=== Begin Enclosure ===
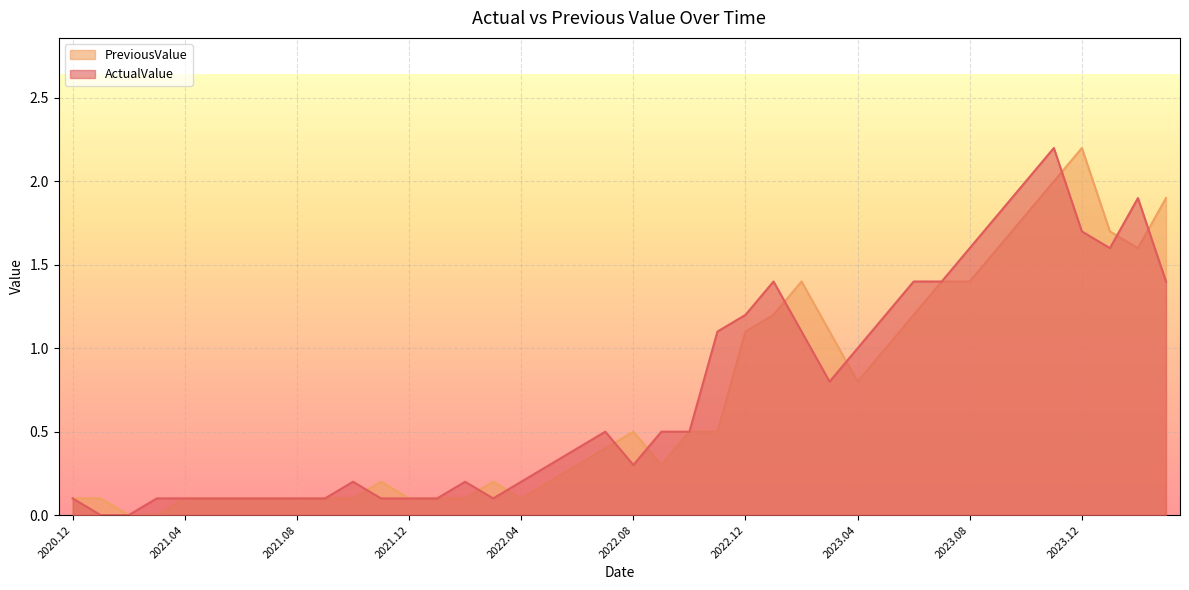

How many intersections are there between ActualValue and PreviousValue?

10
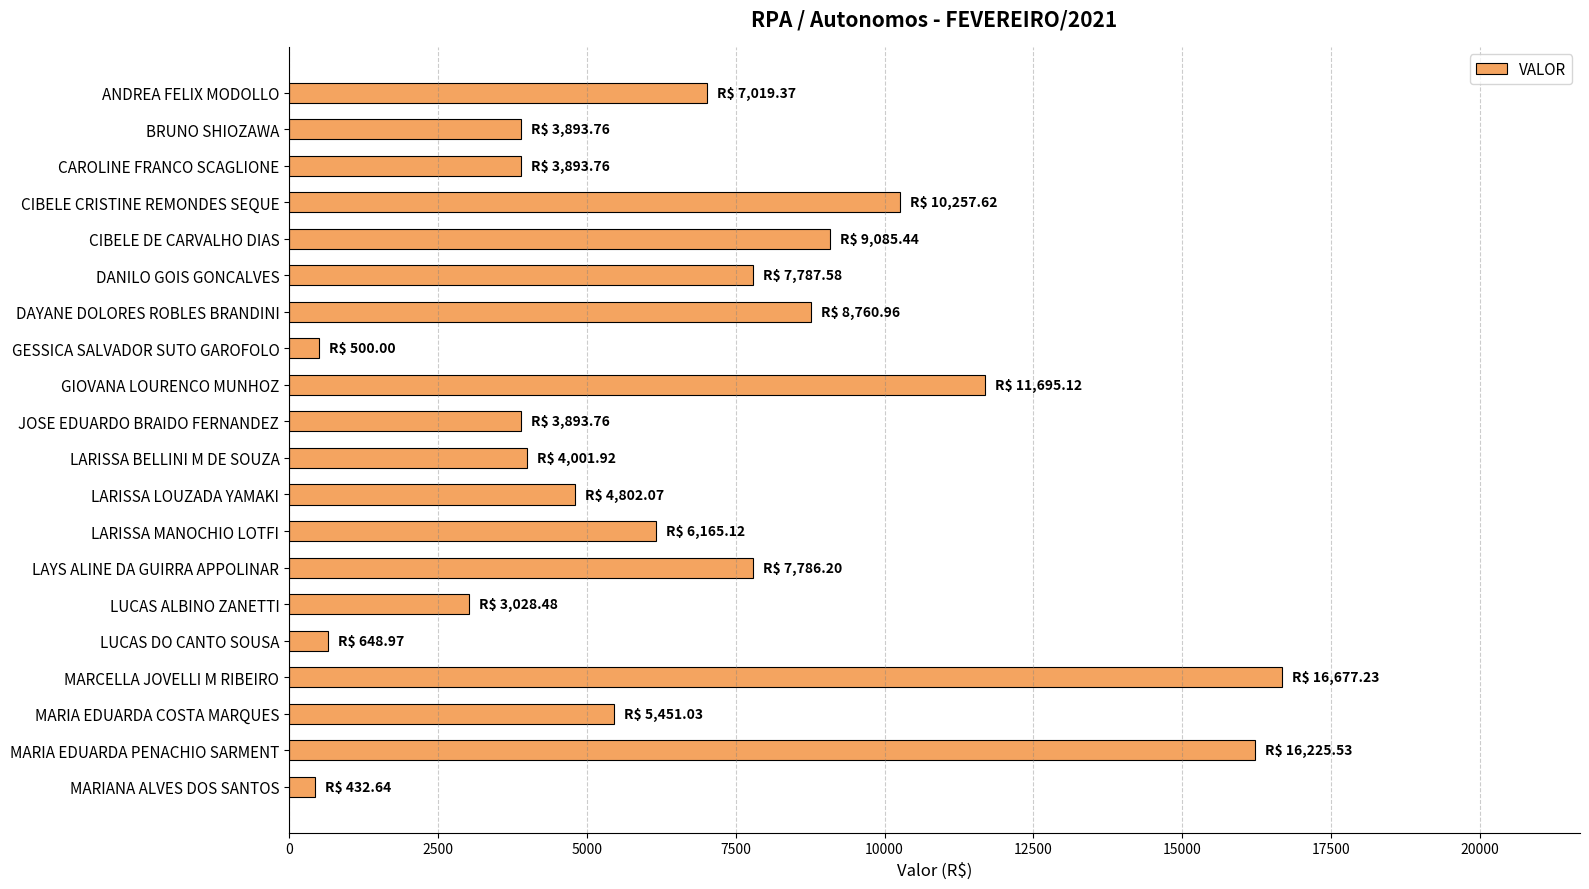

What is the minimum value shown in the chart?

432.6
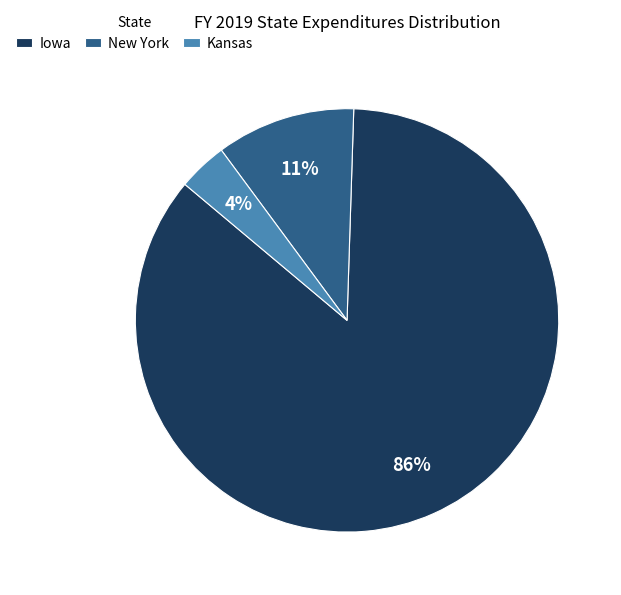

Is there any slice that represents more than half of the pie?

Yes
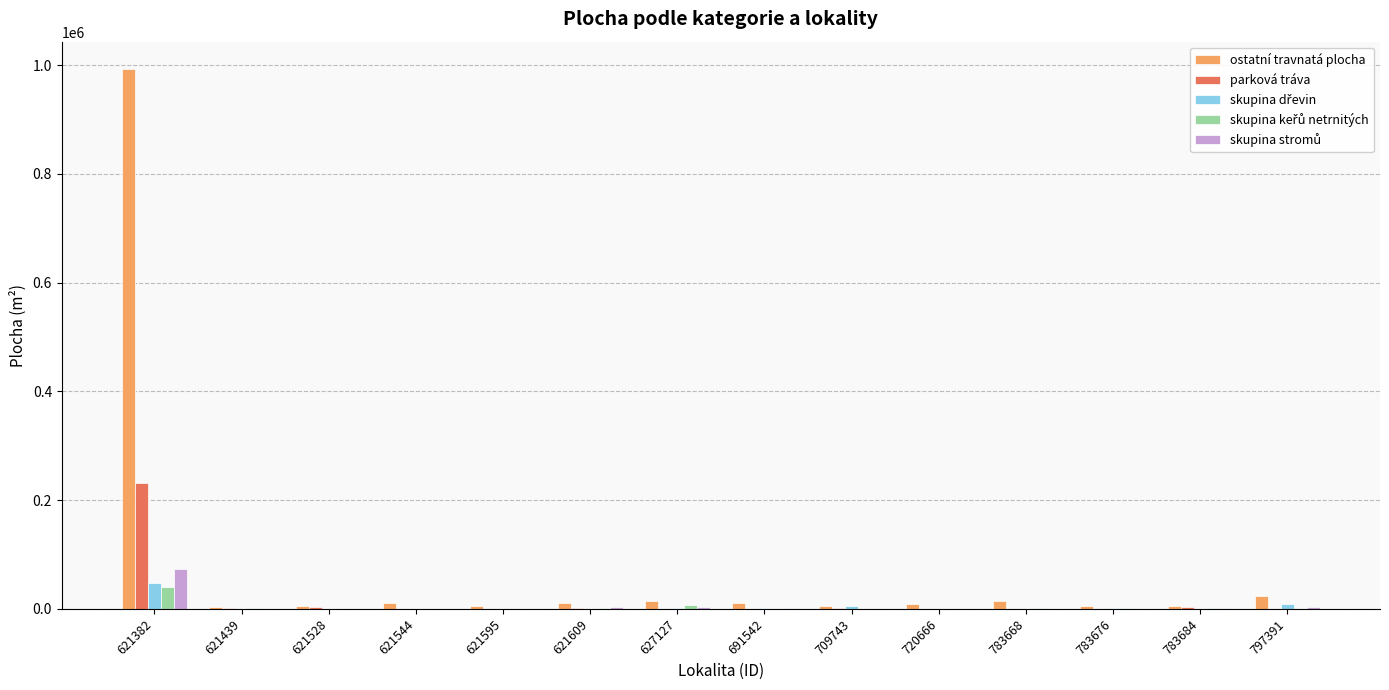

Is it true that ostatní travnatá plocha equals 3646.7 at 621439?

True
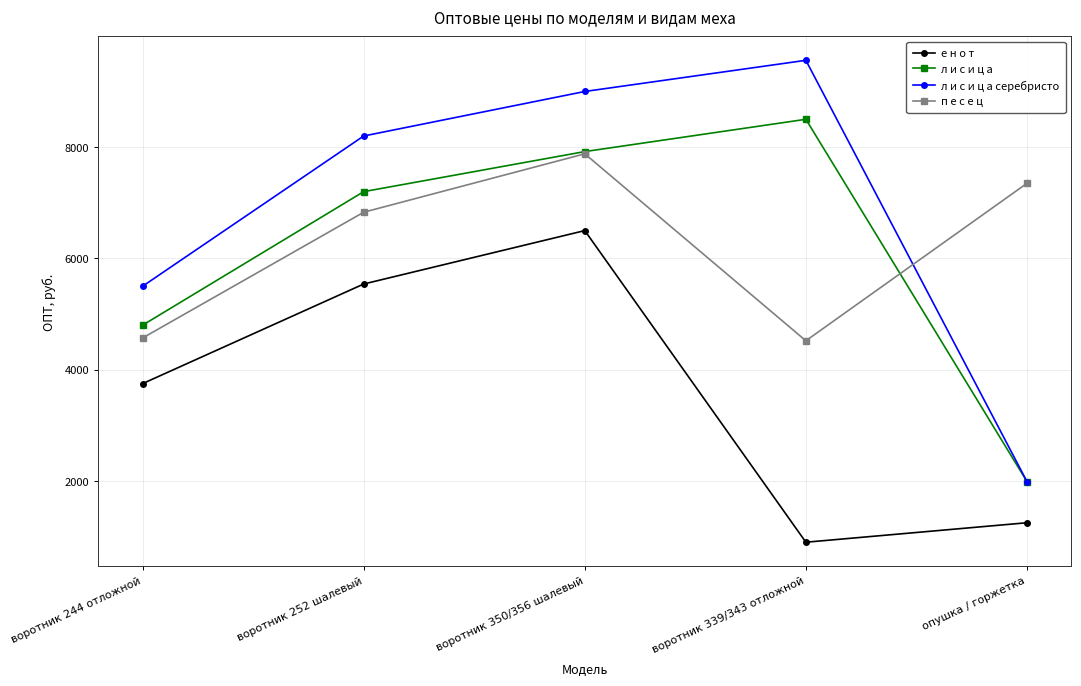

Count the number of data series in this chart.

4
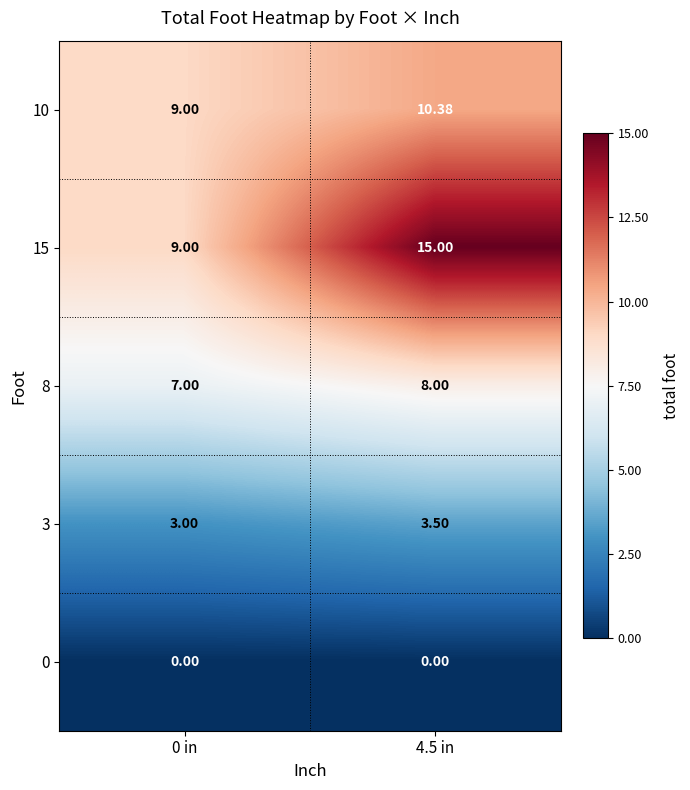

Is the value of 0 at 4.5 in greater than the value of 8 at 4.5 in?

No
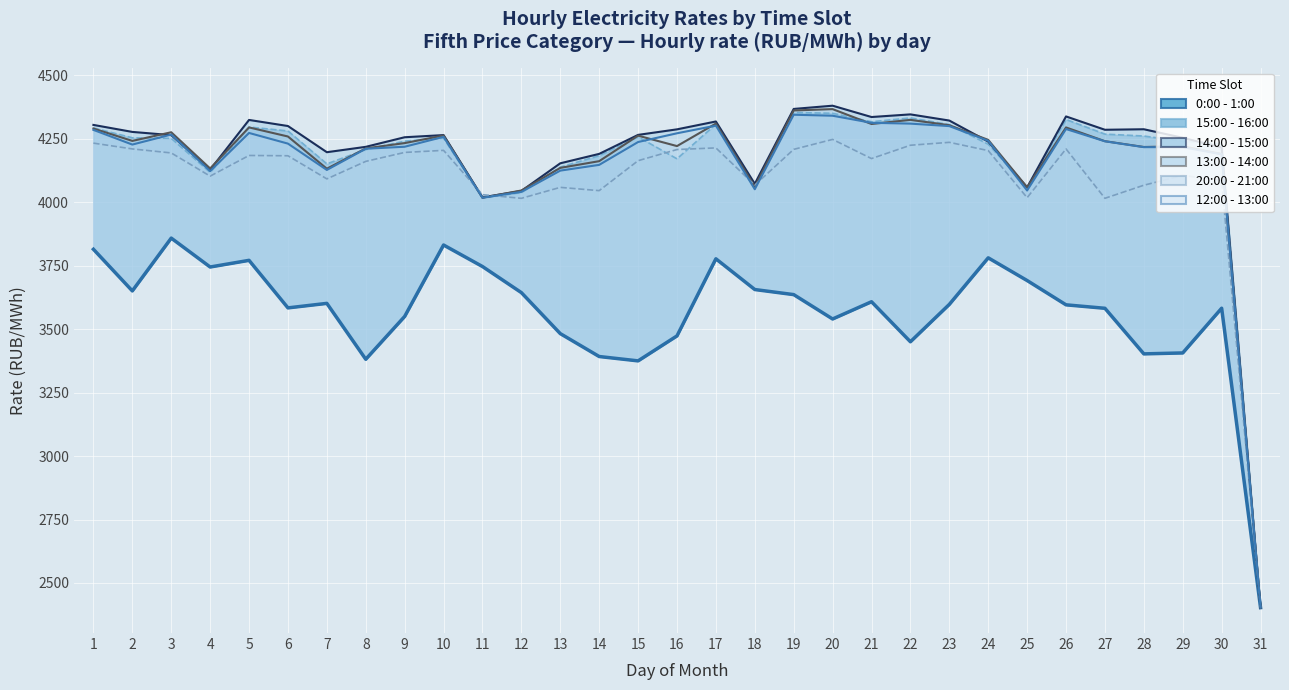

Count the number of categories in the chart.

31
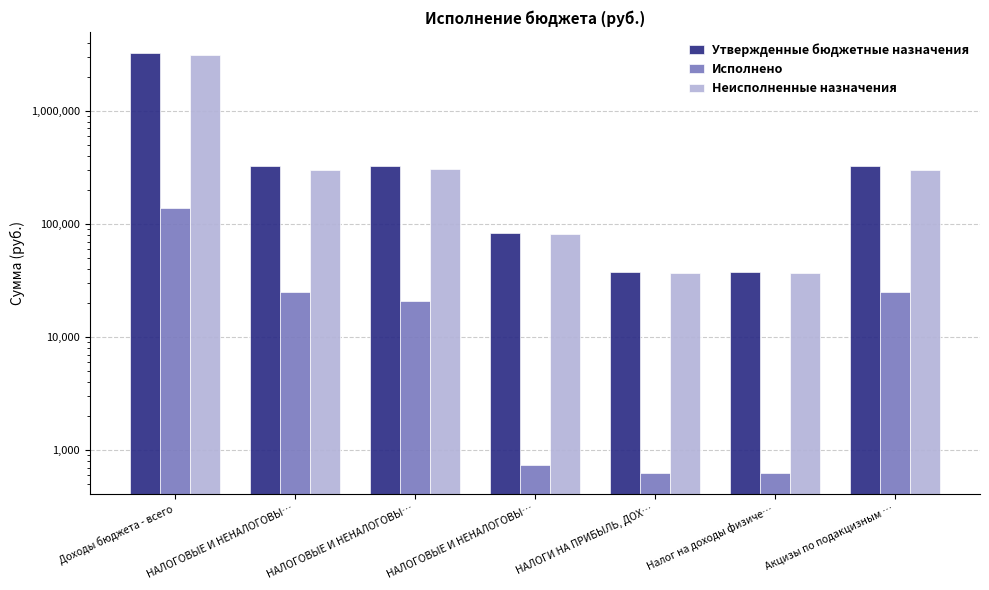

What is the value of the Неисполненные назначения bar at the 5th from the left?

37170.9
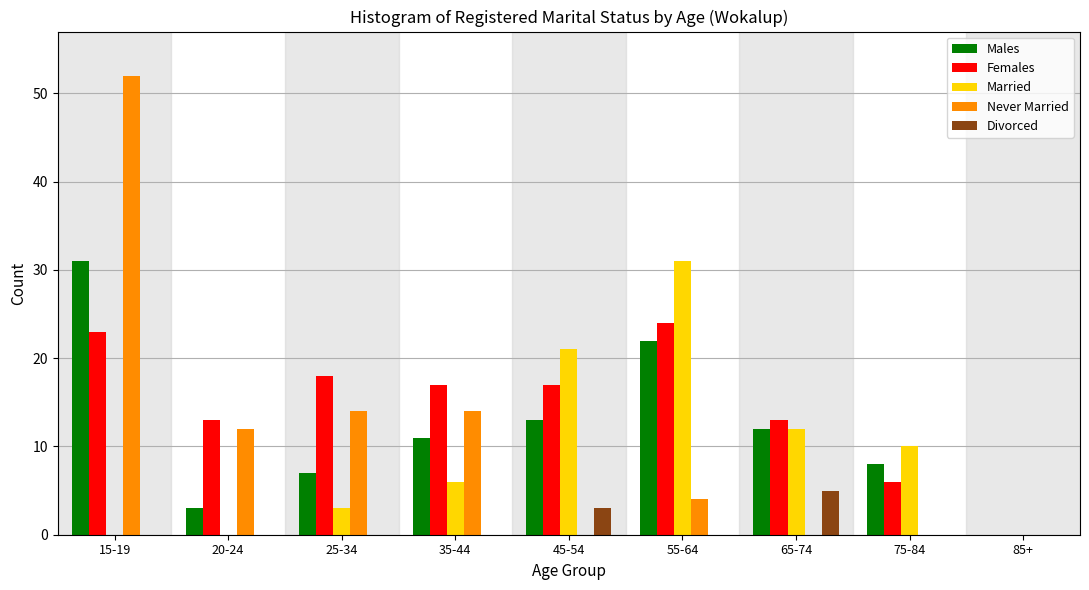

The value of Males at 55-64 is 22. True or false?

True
=== End Enclosure ===
## WHAT THE EXERCISE ASKS
Render the lines of all the items above as a JSON list of strings, one string per line, omitting blank lines and the pictures.

## EXPECTED ANSWER
[
  "How many intersections are there between ActualValue and PreviousValue?",
  "10",
  "What is the minimum value shown in the chart?",
  "432.6",
  "Is there any slice that represents more than half of the pie?",
  "Yes",
  "Is it true that ostatní travnatá plocha equals 3646.7 at 621439?",
  "True",
  "Count the number of data series in this chart.",
  "4",
  "Is the value of 0 at 4.5 in greater than the value of 8 at 4.5 in?",
  "No",
  "Count the number of categories in the chart.",
  "31",
  "What is the value of the Неисполненные назначения bar at the 5th from the left?",
  "37170.9",
  "The value of Males at 55-64 is 22. True or false?",
  "True"
]